Queenstown passenger service drivers have allegedly been sexually inappropriate and boozed-up before getting behind the wheel.
Those are among two dozen complaints upheld against passenger licence drivers in the resort in recent years.
A taxi driver, now allegedly still working as a professional driver, was also fired for locking a passenger in a car and driving her to a police station after she refused to pay.
NZ Transport Agency information provided to Mountain Scene under the Official Information Act shows 24 complaints were upheld between 2014 and 2018 in the resort.
Complaints ranged from drink-driving, assault and driving behaviour to sexual impropriety.
Of the 24 complaints, six resulted in a licence being revoked – one for drink-driving, one for assault/unruly behaviour, three for driving behaviour, and one for a sexual complaint.
A second drink-driving incident occurred when the driver was not on duty, and “enforcement action” was taken.
In another case of sexual impropriety, the driver was suspended.
The total number of complaints received can’t be released because minor complaints aren’t recorded, NZTA says.
Queenstown Taxis boss Grant Scannell says new taxi permits being issued by the council next month will make drivers more accountable.

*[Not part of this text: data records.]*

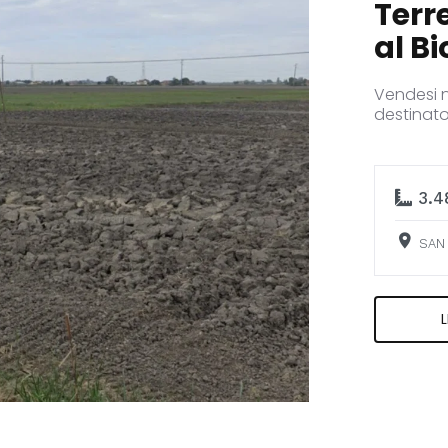
Terr
al Bi
Vendesi n
destinato
3.4
SAN 
L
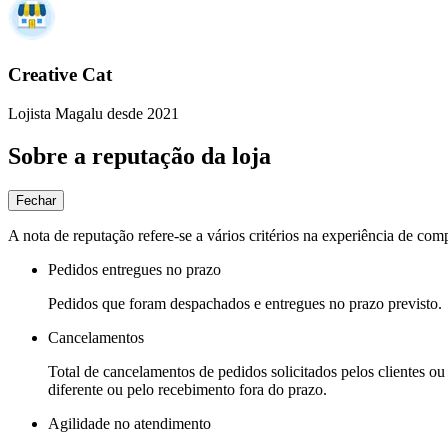
Creative Cat
Lojista Magalu desde 2021
Sobre a reputação da loja
Fechar
A nota de reputação refere-se a vários critérios na experiência de com
Pedidos entregues no prazo
Pedidos que foram despachados e entregues no prazo previsto.
Cancelamentos
Total de cancelamentos de pedidos solicitados pelos clientes ou 
diferente ou pelo recebimento fora do prazo.
Agilidade no atendimento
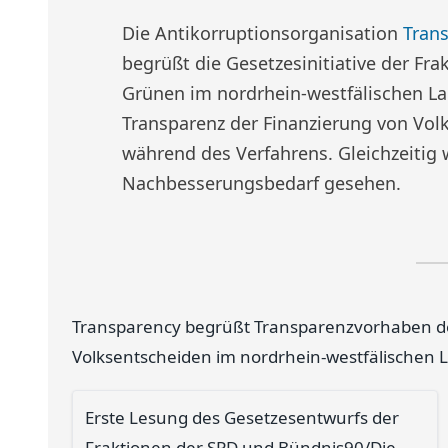
Die Antikorruptionsorganisation
Trans
begrüßt die Gesetzesinitiative der Fr
Grünen im nordrhein-westfälischen L
Transparenz der Finanzierung von Vo
während des Verfahrens. Gleichzeitig 
Nachbesserungsbedarf gesehen.
Transparency begrüßt Transparenzvorhaben 
Volksentscheiden im nordrhein-westfälischen 
Erste Lesung des Gesetzesentwurfs der
Fraktionen der SPD und Bündnis90/Die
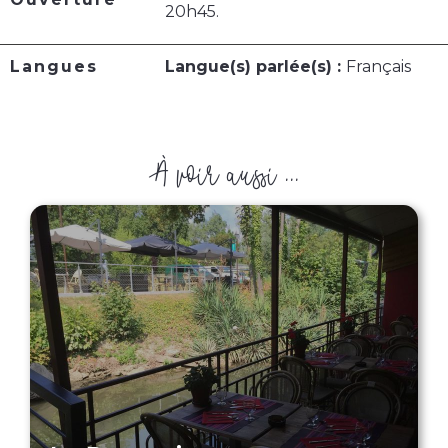
20h45.
Langues
Langue(s) parlée(s) :
Français
À voir aussi ...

The council plans to initially issue 150 permits to vehicles operating from taxi ranks in Queenstown, at a proposed cost of $500 per permit.

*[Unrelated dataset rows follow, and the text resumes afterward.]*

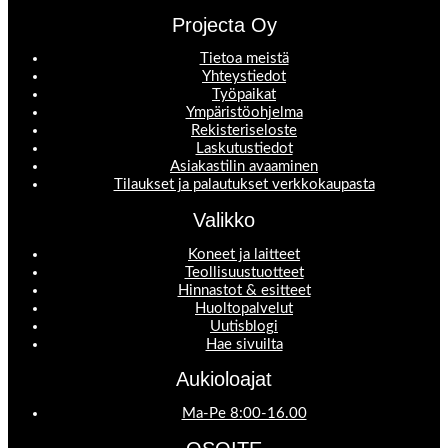
Projecta Oy
Tietoa meistä
Yhteystiedot
Työpaikat
Ympäristöohjelma
Rekisteriseloste
Laskutustiedot
Asiakastilin avaaminen
Tilaukset ja palautukset verkkokaupasta
Valikko
Koneet ja laitteet
Teollisuustuotteet
Hinnastot & esitteet
Huoltopalvelut
Uutisblogi
Hae sivuilta
Aukioloajat
Ma-Pe 8:00-16.00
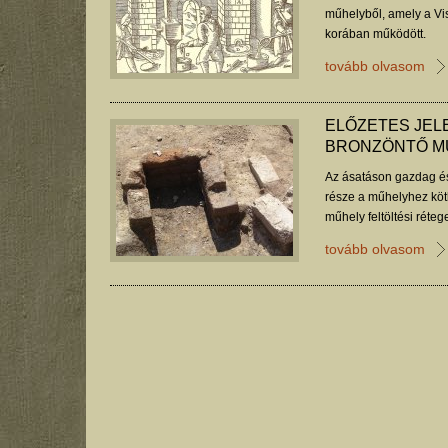
műhelyből, amely a Vi
korában működött.
tovább olvasom
ELŐZETES JEL
BRONZÖNTŐ M
Az ásatáson gazdag és 
része a műhelyhez köth
műhely feltöltési réteg
tovább olvasom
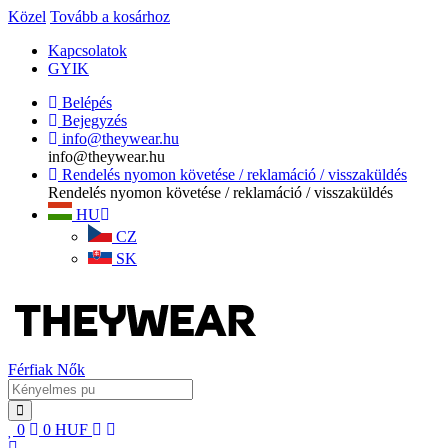
Közel
Tovább a kosárhoz
Kapcsolatok
GYIK
Belépés
Bejegyzés
info@theywear.hu
info@theywear.hu
Rendelés nyomon követése / reklamáció / visszaküldés
Rendelés nyomon követése / reklamáció / visszaküldés
HU
CZ
SK
Férfiak
Nők
0
0
HUF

Scannell says he fired a driver last year for essentially “kidnapping” a passenger – the driver locked her in the cab and drove to the police station when she refused to pay her fare.
When there’s an issue with a driver, Scannell says he reports it to NZTA straight away.
He also claims a lull in business is driving bad behaviour outside of the cars.
He says his drivers have footage of independent taxi drivers pushing and shoving each other at the taxi rank, which he claims is because of fierce competition for fares.
“It’s the quietest I’ve seen it for seven years,” he says.
Bus and Coach Association’s Anna Cleary says regulations are there to protect people from “unsavoury behaviour”.
If drivers are behaving badly, “there’s no place for them in the industry”, she says.